Trump did not once mention the tens of millions of people left jobless by the economic crisis or the millions more facing hunger and eviction after the White House and Congress worked together to slash federal unemployment benefits, even as the wealth of the oligarchs soars to astronomical heights.

Metropolitan Police confront protestors on the ground Thursday night , Aug. 27, 2020, in Washington, after President Donald Trump had finished delivering his acceptance speech from the White House South Lawn. (AP Photo/Julio Cortez)

In Trump’s telling, America is a terrestrial paradise, and if people are dissatisfied, it is because they are “agitators.”

Anyone watching this surreal scene will ask, how did this buffoon get anywhere near the White House? And how, after having killed 180,000 people, does he even have the prospect of reelection?
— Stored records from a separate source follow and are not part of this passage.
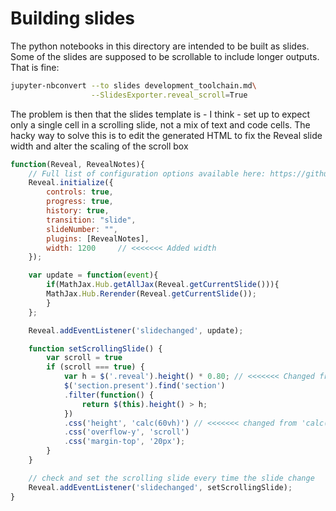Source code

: # Building slides

The python notebooks in this directory are intended to be built as slides. Some of the
slides are supposed to be scrollable to include longer outputs. That is fine:

```bash
jupyter-nbconvert --to slides development_toolchain.md\
                  --SlidesExporter.reveal_scroll=True
```

The problem is then that the slides template is - I think - set up to expect only a
single cell in a scrolling slide, not a mix of text and code cells. The hacky way to
solve this is to edit the generated HTML to fix the Reveal slide width and alter the
scaling of the scroll box

```js
function(Reveal, RevealNotes){
    // Full list of configuration options available here: https://github.com/hakimel/reveal.js#configuration
    Reveal.initialize({
        controls: true,
        progress: true,
        history: true,
        transition: "slide",
        slideNumber: "",
        plugins: [RevealNotes],
        width: 1200     // <<<<<<< Added width
    });

    var update = function(event){
        if(MathJax.Hub.getAllJax(Reveal.getCurrentSlide())){
        MathJax.Hub.Rerender(Reveal.getCurrentSlide());
        }
    };

    Reveal.addEventListener('slidechanged', update);

    function setScrollingSlide() {
        var scroll = true
        if (scroll === true) {
            var h = $('.reveal').height() * 0.80; // <<<<<<< Changed from * 90
            $('section.present').find('section')
            .filter(function() {
                return $(this).height() > h;
            })
            .css('height', 'calc(60vh)') // <<<<<<< changed from 'calc(95vh)'
            .css('overflow-y', 'scroll')
            .css('margin-top', '20px');
        }
    }

    // check and set the scrolling slide every time the slide change
    Reveal.addEventListener('slidechanged', setScrollingSlide);
}
```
And yet, this outcome is quite possible. That is because Trump’s greatest advantage, as always, is the spinelessness of his Democratic “opponents.”

If there was a unifying theme to last week’s Democratic convention, it was the rejection of any appeal to the broad majority of the population and, in particular, the working class. The event, whose guests of honor were disaffected Republicans and generals, was almost entirely pitched to the Democratic Party’s target constituency in the wealthy suburbs.

The Democrats’ endless promotion of racial and identity politics, and the efforts of the New York Times to justify attacks on the monuments and legacy of figures such as Lincoln, Grant, Jefferson and Washington gave Trump the opportunity to absurdly claim continuity with the Founding Fathers, despite his frontal assault on every tradition of American democracy.

In the final analysis, Trump is pursuing his conflict with the Democrats as a war, while they continue to see it as an “intramural scrimmage,” in the words of former President Barack Obama.

That is because, speaking as one of the two parties of Wall Street and big business, the Democrats are just as terrified of, and hostile to, the growth of mass popular opposition to capitalism as Trump is.

There is an element of truth in Trump’s apocalyptic warnings about the rising tide of socialism. The fact is that Trump, hiding in his White House bunker, really is besieged by socialist sentiment all around him. The American working class, devastated by the economic crisis, increasingly hostile to the back-to-work campaign that Trump is leading, and ever more explicitly hostile to capitalism, is emerging onto the political scene.

It is this social force, not the spineless Democratic Party and the factions of the affluent upper-middle class and Wall Street for which it speaks, that is the real opposition to Trump’s efforts to create an American fascism.